'''
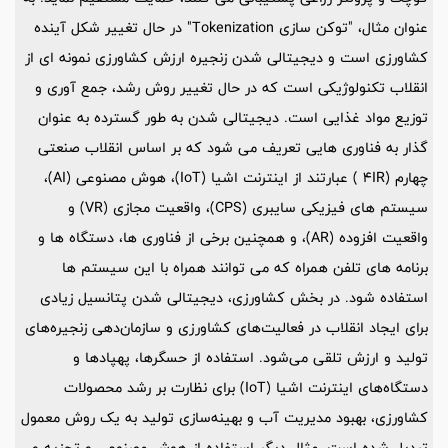
عنوان مثال، "توکن سازی Tokenization" در حال تغییر شکل آینده
کشاورزی است و دیجیتالی شدن زنجیره ارزش کشاورزی نمونه ای از
انقلاب تکنولوژیکی است که در حال تغییر روش رشد، جمع آوری و
توزیع مواد غذایی است. دیجیتالی شدن به طور گسترده به عنوان
گذار به فناوری هایی تعریف می شود که بر اساس انقلاب صنعتی
چهارم (4IR ) عبارتند از اینترنت اشیا (IoT)، هوش مصنوعی (AI)،
سیستم های فیزیکی سایبری (CPS)، واقعیت مجازی (VR) و
واقعیت افزوده (AR)، و همچنین برخی از فناوری ها، دستگاه ها و
برنامه های تلفن همراه که می توانند همراه با این سیستم ها
استفاده شود. در بخش کشاورزی، دیجیتالی شدن پتانسیل زیادی
برای ایجاد انقلاب در فعالیت‌های کشاورزی و سازمان‌دهی زنجیره‌های
تولید و ارزش تلقی می‌شود. استفاده از حسگرها، پهپادها و
دستگاه‌های اینترنت اشیا (IoT) برای نظارت بر رشد محصولات
کشاورزی، بهبود مدیریت آب و بهینه‌سازی تولید به یک روش معمول
تبدیل شده است. مثال دیگر استفاده از هوش مصنوعی و تجزیه و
'''
_WORK TO COMPLETE_
Reproduce the text of the records above line for line, and leave the pictures out of your copy.

_REPLY_
عنوان مثال، "توکن سازی Tokenization" در حال تغییر شکل آینده
کشاورزی است و دیجیتالی شدن زنجیره ارزش کشاورزی نمونه ای از
انقلاب تکنولوژیکی است که در حال تغییر روش رشد، جمع آوری و
توزیع مواد غذایی است. دیجیتالی شدن به طور گسترده به عنوان
گذار به فناوری هایی تعریف می شود که بر اساس انقلاب صنعتی
چهارم (4IR ) عبارتند از اینترنت اشیا (IoT)، هوش مصنوعی (AI)،
سیستم های فیزیکی سایبری (CPS)، واقعیت مجازی (VR) و
واقعیت افزوده (AR)، و همچنین برخی از فناوری ها، دستگاه ها و
برنامه های تلفن همراه که می توانند همراه با این سیستم ها
استفاده شود. در بخش کشاورزی، دیجیتالی شدن پتانسیل زیادی
برای ایجاد انقلاب در فعالیت‌های کشاورزی و سازمان‌دهی زنجیره‌های
تولید و ارزش تلقی می‌شود. استفاده از حسگرها، پهپادها و
دستگاه‌های اینترنت اشیا (IoT) برای نظارت بر رشد محصولات
کشاورزی، بهبود مدیریت آب و بهینه‌سازی تولید به یک روش معمول
تبدیل شده است. مثال دیگر استفاده از هوش مصنوعی و تجزیه و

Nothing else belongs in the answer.